CTC US Data pump, CalAmp App – Message Processing Delayed 6/13/2024

Incident Start Date: 6/13/2024
Started: 6/13/2024 09:30 am PT (Intermittent delay and clear)
Server upgrade: 6/13/2024 05:40 pm PT (Servers in the cloud upgraded to improve processing)
Final Backlog Cleared: 6/13/2024 07:10 pm PT (All data current)
Event declared over: 6/13/2024 09:12 pm PT

Problem Statement

CTC Data pump messages intermittently delayed. CalAmp App UI data delayed.

Root Cause Analysis

Customers using CTC Data pump in the US were intermittently not getting current messages. There were multiple times during the event where message processing would fall behind, then catch up and become current. This also impacted CalAmp Application, which would intermittently fall behind.

Restarting the message processing service initially cleared the delays and allowed the processing to become current. However, the pattern continued and CTC experience recurring delays requiring restart of the service for message processing to catch up. During the investigation and in collaboration with our Cloud provider, we identified that the cloud servers used to store the device messages had reached their maximum allowable network bandwidth. The CalAmp team identified the appropriate server configuration that supported higher network bandwidth and initiated an upgrade of the affected servers. Upon successful completion of the upgrade of the servers, all backlog was processed and data became current.

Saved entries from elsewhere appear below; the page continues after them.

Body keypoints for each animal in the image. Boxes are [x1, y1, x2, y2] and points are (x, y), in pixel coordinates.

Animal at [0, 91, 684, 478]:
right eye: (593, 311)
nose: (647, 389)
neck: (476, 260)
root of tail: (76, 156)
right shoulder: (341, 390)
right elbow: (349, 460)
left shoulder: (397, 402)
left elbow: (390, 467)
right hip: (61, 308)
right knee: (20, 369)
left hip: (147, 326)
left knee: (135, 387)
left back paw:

Below is a snapshot of the timeline:
09:30 am PT – Initial delay
10:25 am PT – backlog cleared and queue current

10:55 am PT – delay
12:00 pm PT – backlog cleared and queue current

12:50 pm PT – delay
Team continued working on the issue; intermittent delay and catch up continued
05:40 pm PT – Upgrade of cloud servers
07:10 pm PT – all backlog cleared and queues current

Corrective Action and Follow Up

  1. CalAmp will review the system architecture/environment of the CTC cloud infrastructure to ensure optimized use of cloud provider servers.
  2. CalAmp will review internal data flow to optimize processing flow, address any bottlenecks and improve the performance of the message queuing system to better handle any backlog volume to improve recovery times.
Posted Jun 17, 2024 - 15:56 PDT

Resolved
Data has been current for the last 2 hours. We have been monitoring to ensure no new issues occurred. This incident has been resolved.
Posted Jun 13, 2024 - 21:11 PDT
Update
We are continuing to work the issues.
Posted Jun 13, 2024 - 16:33 PDT
Update
Messages in UI may be delayed.
Posted Jun 13, 2024 - 13:24 PDT
Update
The backlog is being processed.
Posted Jun 13, 2024 - 12:29 PDT
Monitoring
Data may be delayed when viewing from the CalAmp App UI.
Posted Jun 13, 2024 - 11:41 PDT
This incident affected: US CalAmp App.